Mona Shadi, a tenant with Pine Valley Realty, drops off letters at Pine Valley Realty from the community supporting her and other tenants struggling with rising rents as part of a Easthampton Tenant Union press conference Wednesday afternoon. CAROL LOLLIS / Staff Photo
Easthampton tenants confront landlord over steep rent hikes
Source: Daily Hampshire Gazette | by Sam Ferland | December 11, 2025
EASTHAMPTON — Mona Shadi is facing eviction after being hit with a recent $300 monthly increase for the one-bedroom apartment she has rented in the city for the past two years. But she isn’t leaving without a fight.
Shadi said that when her landlord, Easthampton-based Pine Valley Realty, would not negotiate her rent, which rose from $900 to $1,200 a month, she took matters into her own hands. She began knocking on neighbors’ doors in at the 10-unit complex owned by Pine Valley, finding that many of them were also facing similar $300-$400 monthly rent increases.
After connecting with other renters in the city, dealing with large rent increases under different landlords, Shadi and her neighbors began gathering letters of support from the community.
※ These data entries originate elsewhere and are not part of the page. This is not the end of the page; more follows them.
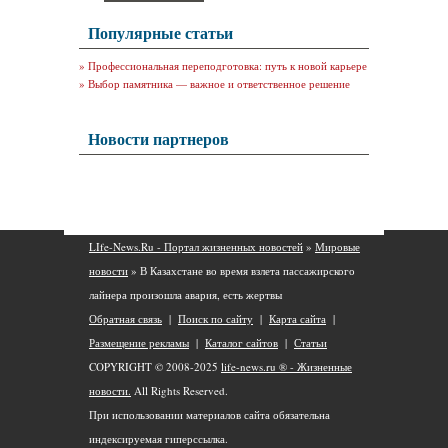
Популярные статьи
»
Профессиональная переподготовка: путь к новой карьере
»
Выбор памятника — важное и ответственное решение
Новости партнеров
LIfe-News.Ru - Портал жизненных новостей
»
Мировые
новости
» В Казахстане во время взлета пассажирского
лайнера произошла авария, есть жертвы
Обратная связь
|
Поиск по сайту
|
Карта сайта
|
Размещение рекламы
|
Каталог сайтов
|
Статьи
COPYRIGHT © 2008-2025
life-news.ru ® - Жизненные
новости.
All Rights Reserved.
При использовании материалов сайта обязательна
индексируемая гиперссылка.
Weeks of work brought her to Wednesday evening, when she alongside other renters, waltzed into Pine Valley’s office at the Union Street shopping plaza and delivered boxes full of roughly 600 letters of support as they attempt to arrange negotiations with the landlord.
“I have lived in rented housing since I was born,” Shadi said at a press conference before the letters were dropped off. “And I have never, in the decades of being a tenant, encountered this level of intransigence, callousness and outright refusal to communicate from a landlord as I have with Mr. Gawle.”
Shadi is referring to Pine Valley Owner Matthew Gawle, who was the target of Wednesday’s press conference organized by the Easthampton Tenants Union, a group of renters from different complexes in the city who have banded together over rental issues. Shadi claims that Gawle has dodged requests from tenants and local legislators to negotiate the recent rent hikes.
“Confronted with this reality and the very real fear for ourselves and our neighbors, we decided to go to our community and to ask that the people we share this wonderful city and Valley with would sign letters asking Mr. Gawle to negotiate a sustainable arrangement for everyone. And our neighbors did not disappoint,” she said.
Shadi said her neighbors have seen monthly $25 or $50 increases in the past, but this $300 increase took them by surprise. As a result, she and fellow tenant Roland Decaires continued paying their old rent amount. That’s when Gawle began the eviction process for them both.
Decaires did not attend the press conference, though a statement was read on his behalf:
“I am 79 years old. I have been living here for 16 years and I have never experienced such an unreasonable increase in rent. I am retired and live on Social Security. I also have medical problems like diabetes and I am on dialysis. It would be a financial hardship for me to have my rent raised by $375 a month.”
Now, Shadi is challenging the eviction in court.
Gawle was not in the Pine Valley office when the tenants dropped off the letters Wednesday afternoon, but squabbling burst out between the tenants and Pine Valley Manager Donna Gawle — Matthew’s wife.
In an interview with the Gazette, Donna Gawle said the rent increases are needed to keep up with the rising costs it takes to own and manage their housing. She said Pine Valley owns roughly 230 residential units in the city across 13 different complexes, along with several single-family homes. The complexes consist of one- or two-bedroom units.